WHO WENT Maria Jenkins 38, her partner Chris, 40, and their children Mira, 7, and Ossie, 5
WHERE WE WENT A two-night break at one of East Sussex’s finest country house hotels, which reserves an extra special welcome for its littlest guests
With Chris reckoning on not finishing work until 6.30pm on the Friday, I opted to take the train with the children after they had finished school, and he would join us later for dinner. The hour-long journey from London Victoria to East Grinstead proved to be somewhat eventful, with Mira spotting a huge fire out of the window. Soon the whole carriage was craning their necks to see (we later discovered it was sadly the Battersea Arts Centre that was ablaze), which led to much chattering and speculation among the passengers, making the time pass even more quickly. Once deposited at the station, we hailed a cab for the short ride to the hotel.
Sweeping up the majestic drive, Ashdown Park gradually came into view, leading little Ossie to sum up our initial impressions succinctly with an: “Oh wow!” The hotel is everything you’d imagine an especially grand Victorian manor house to be with fabulous neo Gothic architecture and even an adjacent church! Its fairytale appearance certainly caught my children’s imaginations, and they were haring up the pathway to the suitably ornate entrance before the taxi driver had even offloaded our suitcase. Once inside, their wonderment continued, as they took in the grand lobby, complete with roaring fireplace, and jostled for space on one of the high backed chairs, while I proceeded to check in. After a labyrinthine walk up and down creaky staircases and through narrow corridors (Mira in typical big sister style, took the opportunity to terrorise Ossie with tales of ghosts) we were finally shown our room, and any eeriness was immediately dissipated as we surveyed the vast quarters. Taking centre stage was a huge canopied bed swathed in rich velvet fabrics, while thoughtfully placed nearby were two put-you-ups for the children (a name that actually does them a disservice as they were equally as comfortable as standard beds). A sumptuous lounge area and a gleaming chrome and marble bathroom completed our temporary abode, and while all very gorgeous, there was an even more magnificent beauty to assail us, namely the view from our balcony over the stunning grounds and forest – simply breathtaking in the fading sunlight. Not that the children were showing much interest, preferring to focus on the goodie bags they’d discovered, filled with soft toys, crayons, activities and games. Indeed, the hotel takes great pride in its child friendliness and it certainly didn’t disappoint during our stay.

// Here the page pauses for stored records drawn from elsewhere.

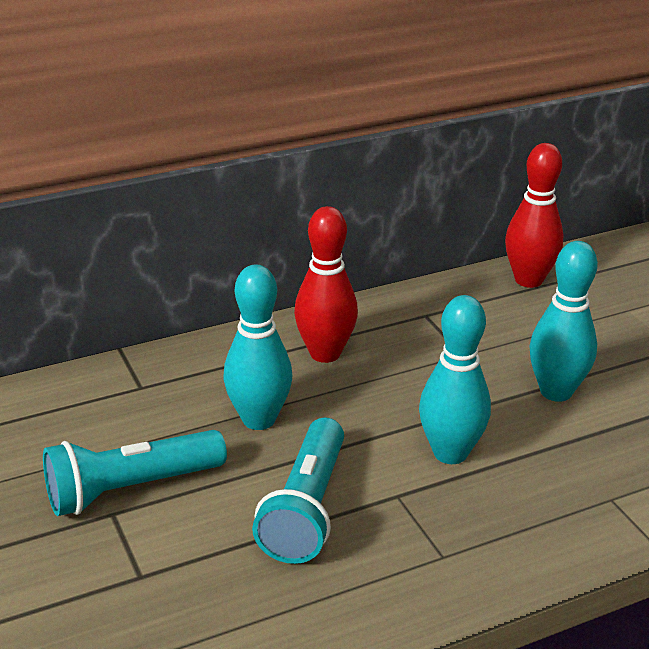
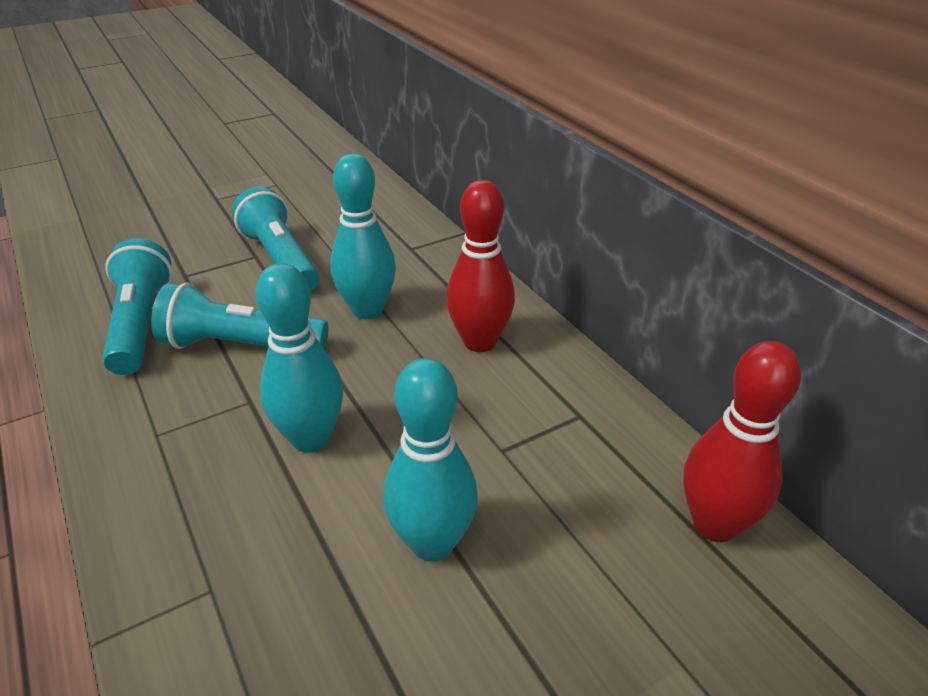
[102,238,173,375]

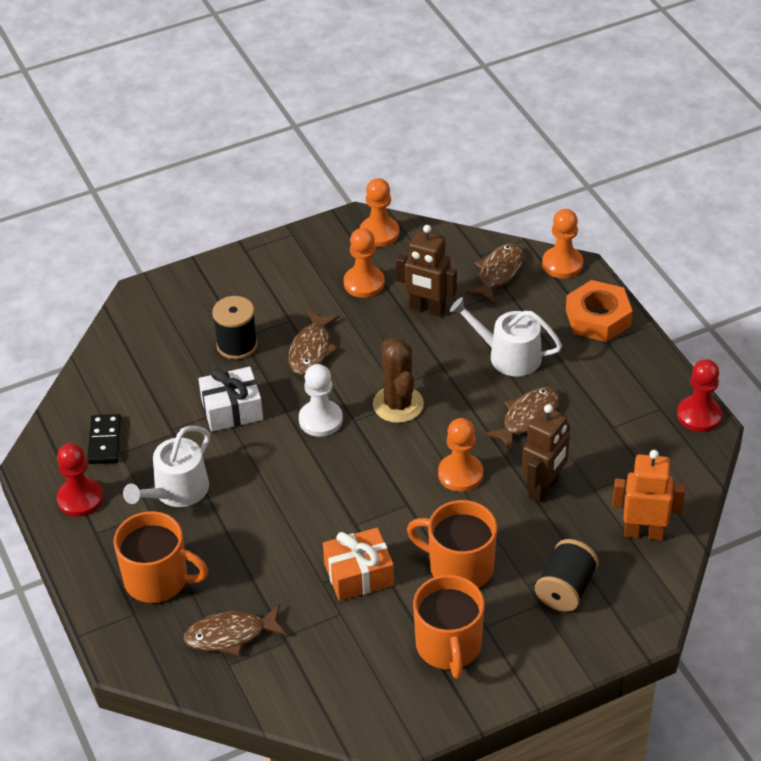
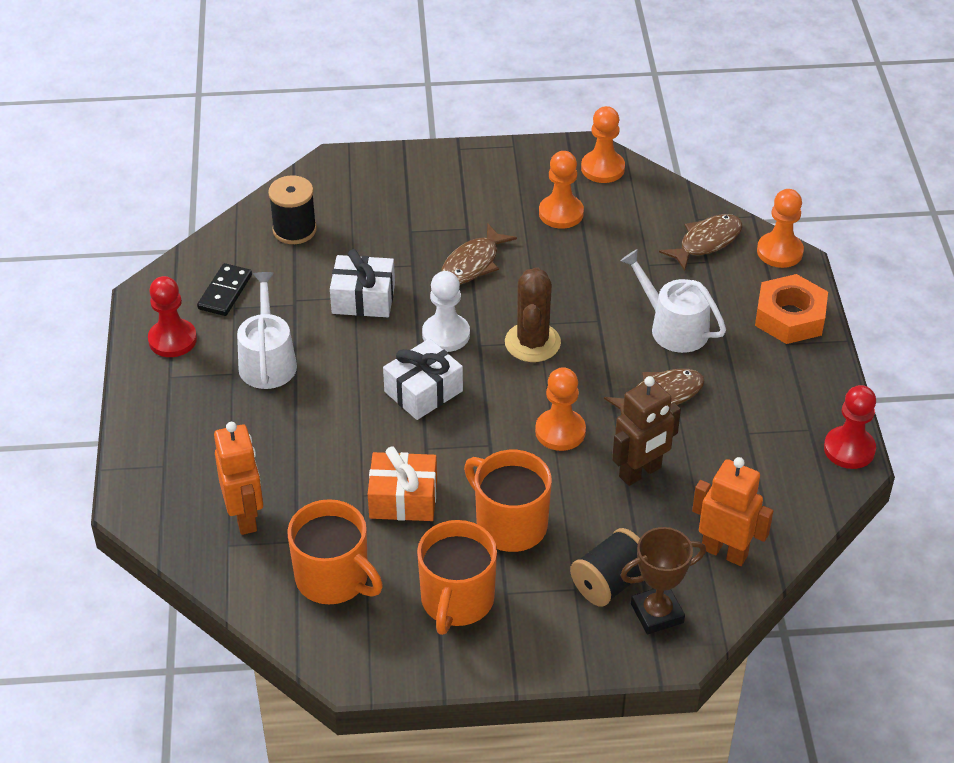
[396,225,457,317] (first image)
[268,175,317,244]
[237,272,297,389]
[287,499,383,604]
[214,422,263,535]
[383,339,463,420]
[620,527,706,634]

Ashdown Forest, in which the hotel stands (the original manor house was enclosed by decree in 1693) was once a favoured hunting ground of Henry VIII, but today it is perhaps more famous as the fictional stomping ground of Winnie the Pooh (author A. A. Milne resided on the northern edge from which he would regularly go walking with his son, Christopher Robin). You can immediately see why Ashdown proved so inspirational – its elevated position affords it the most superb vistas over the rolling Sussex countryside, while the forest itself is a haven for wildlife. The children, big Pooh fans before our visit, were delighted to be in such close proximity to their ursine idol, although Ossie did confess at the end of our stay to being a tad disappointed that he never actually got to meet the furry fellow!
WHAT WE DID
Occupied by the contents of their goodie bags, I took the brief respite to flop on the wonderfully comfy bed, after which we went for a lovely sunset wander around the hotel’s spectacular grounds. As we discovered, the facilities really are second to none, with a golf course, tennis court, croquet lawn, swimming pool, gym and spa all on the doorstep. With Chris’s arrival, we made our way to the Anderida Restaurant for dinner. A vast, chandeliered room that suggests formality but actually proved to have a relaxed ambience and several families with young children were occupying tables, making us feel perfectly at home.

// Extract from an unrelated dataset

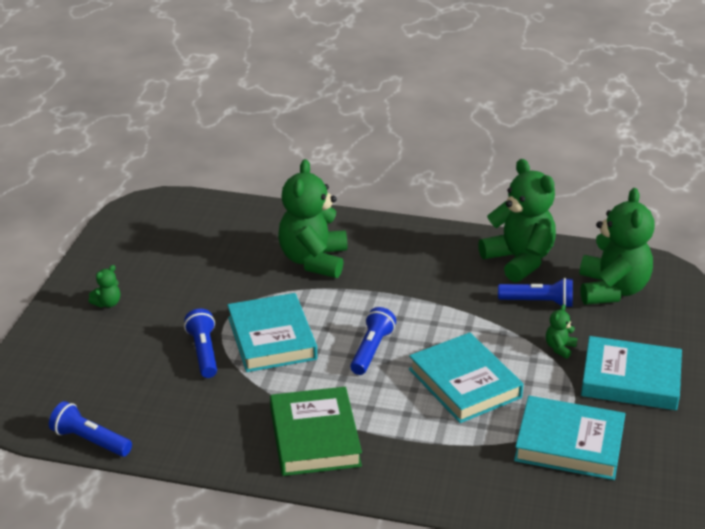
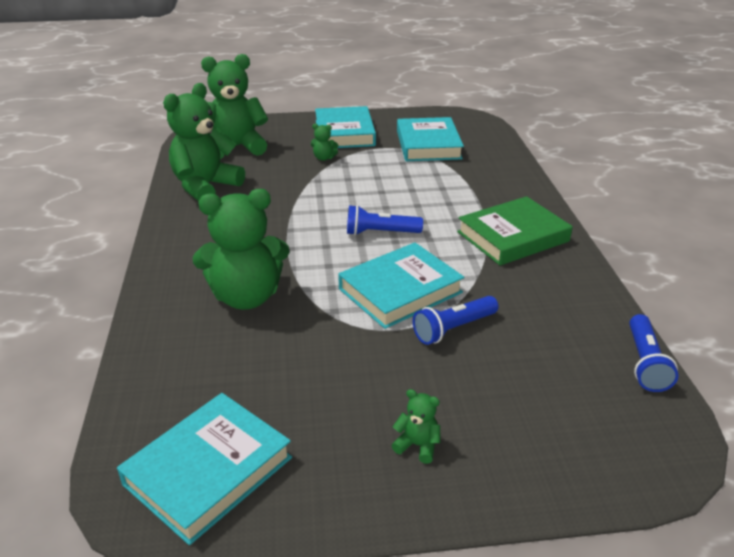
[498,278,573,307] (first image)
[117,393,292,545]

The children’s menu is far more extensive than the norm (the adults are amply catered for, too), and our meals really could not be faulted on the two occasions we dined there. Particularly worthy of note was the Sussex venison, which was meltingly tender and packed full of flavour, while my sweet-toothed children couldn’t get enough of the puddings, especially the banana split and strawberry sundae.
The next morning, after a glorious night’s sleep, Chris took Mira and Ossie for a dip in the pool before joining me for a delicious buffet breakfast, with the children returning for seconds – the swimming no doubt honing their appetites. Then a day in Brighton beckoned, being a short drive away and where Chris’s folks live, so the children not only got a bit of beach action, but some Nana and Grandpa time too. The following morning we were up bright and early, and fortified by another hearty breakfast, we ventured further into the forest. It looked absolutely magical in the dappled sunlight, and was made even more special by the appearance of a herd of wild deer. It was the perfect end to a perfect weekend – even if a certain bear was nowhere to be seen.